Piñera Announces Extra Middle Class Support Ahead of Pension Withdrawal Vote

SANTIAGO – In an ultimate bid to convince lower house members in his coalition to vote tomorrow against the bill that would allow Chileans to withdraw 10 percent of their pensions, President Sebastián Piñera announced a support package for the country’s middle class on Tuesday, July 14. Among the new measures is a one-time deposit of CLP$500,000 for middle class workers who lost income. Regarding the bill up for vote tomorrow, the president called his support plan “a better solution.”
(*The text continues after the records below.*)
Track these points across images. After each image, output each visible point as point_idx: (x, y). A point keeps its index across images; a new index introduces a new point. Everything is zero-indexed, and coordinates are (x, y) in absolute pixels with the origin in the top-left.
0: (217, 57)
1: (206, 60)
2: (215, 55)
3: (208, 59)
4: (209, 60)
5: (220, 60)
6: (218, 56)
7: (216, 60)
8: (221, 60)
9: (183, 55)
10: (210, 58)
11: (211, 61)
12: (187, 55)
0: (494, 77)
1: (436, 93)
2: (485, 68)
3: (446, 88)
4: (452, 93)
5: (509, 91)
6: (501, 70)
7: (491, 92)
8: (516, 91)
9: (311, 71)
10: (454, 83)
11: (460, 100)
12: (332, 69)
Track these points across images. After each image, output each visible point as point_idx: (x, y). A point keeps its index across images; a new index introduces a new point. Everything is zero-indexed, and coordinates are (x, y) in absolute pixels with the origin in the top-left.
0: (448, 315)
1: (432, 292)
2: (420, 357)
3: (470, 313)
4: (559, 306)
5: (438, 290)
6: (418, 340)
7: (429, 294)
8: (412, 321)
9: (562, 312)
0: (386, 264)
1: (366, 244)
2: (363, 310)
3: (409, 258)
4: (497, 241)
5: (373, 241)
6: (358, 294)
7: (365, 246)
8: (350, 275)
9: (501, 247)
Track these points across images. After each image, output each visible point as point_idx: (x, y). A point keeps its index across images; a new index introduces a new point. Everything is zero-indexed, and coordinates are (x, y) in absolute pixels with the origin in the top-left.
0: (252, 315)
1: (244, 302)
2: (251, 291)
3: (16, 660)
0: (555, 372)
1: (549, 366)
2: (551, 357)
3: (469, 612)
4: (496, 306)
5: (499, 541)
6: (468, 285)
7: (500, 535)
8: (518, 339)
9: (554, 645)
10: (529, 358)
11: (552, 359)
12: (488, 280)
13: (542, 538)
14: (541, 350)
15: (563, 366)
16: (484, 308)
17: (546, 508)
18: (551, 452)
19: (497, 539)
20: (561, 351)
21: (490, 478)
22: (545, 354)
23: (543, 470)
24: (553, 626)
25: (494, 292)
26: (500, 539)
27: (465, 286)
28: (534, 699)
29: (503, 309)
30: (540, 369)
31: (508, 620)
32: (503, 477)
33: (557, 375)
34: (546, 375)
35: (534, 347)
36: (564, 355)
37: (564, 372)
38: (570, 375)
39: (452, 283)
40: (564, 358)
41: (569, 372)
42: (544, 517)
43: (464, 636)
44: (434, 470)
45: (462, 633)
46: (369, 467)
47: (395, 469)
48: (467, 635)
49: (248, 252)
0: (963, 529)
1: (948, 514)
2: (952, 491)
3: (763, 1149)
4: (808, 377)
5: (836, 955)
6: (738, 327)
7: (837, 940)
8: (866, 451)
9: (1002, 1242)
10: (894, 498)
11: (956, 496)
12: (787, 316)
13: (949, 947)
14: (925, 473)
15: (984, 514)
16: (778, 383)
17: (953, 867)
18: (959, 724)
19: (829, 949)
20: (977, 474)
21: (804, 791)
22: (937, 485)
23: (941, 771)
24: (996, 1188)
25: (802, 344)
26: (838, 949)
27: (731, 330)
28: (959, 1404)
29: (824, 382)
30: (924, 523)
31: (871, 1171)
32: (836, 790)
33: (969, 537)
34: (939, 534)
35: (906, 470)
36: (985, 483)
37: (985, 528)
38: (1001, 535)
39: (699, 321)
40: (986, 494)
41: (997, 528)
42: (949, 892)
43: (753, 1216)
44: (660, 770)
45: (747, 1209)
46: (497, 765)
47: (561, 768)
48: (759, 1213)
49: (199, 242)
On the day before Chile’s lower house of Congress votes on a bill that would allow Chileans to withdraw 10 percent of their pension funds, President Sebastián Piñera announced new measures to support Chile’s middle class affected by the current economic crisis. Although the president announced less than 10 days ago a plan to provide financial relief for this group, the outcome of the vote last week suggested that members of his own coalition, not to mention members of the opposition, were not satisfied with the existing government aid. To change the tide, Piñera presented a plan that he dubbed “the Strengthened Plan for the Protection of the Middle Class.”

I have listened carefully and with affection to the message of our people. Chile faces a double challenge. On one hand, we must protect a middle class that is suffering, and, on the other hand, we must reform the pension system to ensure decent pensions for all. Both challenges have to be met,” the president said before announcing four measures.

Also read:

Lower House Approves Withdrawal of Pension Funds in Historic Vote

Four New Measures

  • All workers who had formal monthly incomes between CLP$500,000 and CLP$1.5 million, and who saw their monthly income drop by 30 percent or more will receive a payment of CLP$500,000. Workers with incomes between CLP$1.5 million and CLP$2 million per month, who have suffered drops in income, will also receive a payment.
  • On top of these payments, the government announced a so-called State Solidarity Loan, which is a loan that aims to compensate up to 70 percent of lost income. The loan will be paid in three installments, with a maximum of CLP$650,000 per payment and a maximum total loan of CLP$ 1,950,000. The loan will be interest-free and borrowers must start paying it back after one year and within three years, with a maximum monthly payment of 5 percent of the borrower’s income. If after four years, the borrower has not been able to pay off the loan, the debt will be forgiven.
  • The third pillar in the newly-presented plan is focused on homeowners and people who rent. It includes a postponement of six months of mortgage dividend payments, with the State as guarantor, and a three-months subsidy of 70 percent of the monthly rent for people who lost a major part of their income.
  • The last measure is focused on students: students who want to apply for state credit get an extended deadline, while students who need to pay back their state credit (CAE) get three months’ deferment.

On July 5, President Piñera previously presented a support plan for Chile’s middle class, which included zero-interest loans and benefits for their rent and mortgages.

“A Better Solution”

That the newly announced plan was in direct response to the vote on the pension bill tomorrow in the Lower House was something President Piñera pointed out on several occasions during the presentation of the support package. “The protection of the middle class cannot and must not be at the cost of reducing their pension savings or compromising the country’s future,” he said. “This is a better solution.”

Referring to the vote tomorrow, Piñera said, “With respect to the vote that will take place in our Congress tomorrow, I only hope for one thing: that all members of parliament, when they vote, reflect; do so responsibly and do not make the mistake of protecting the middle class in these times of emergency by weakening the pensions of current pensioners and future pensioners.”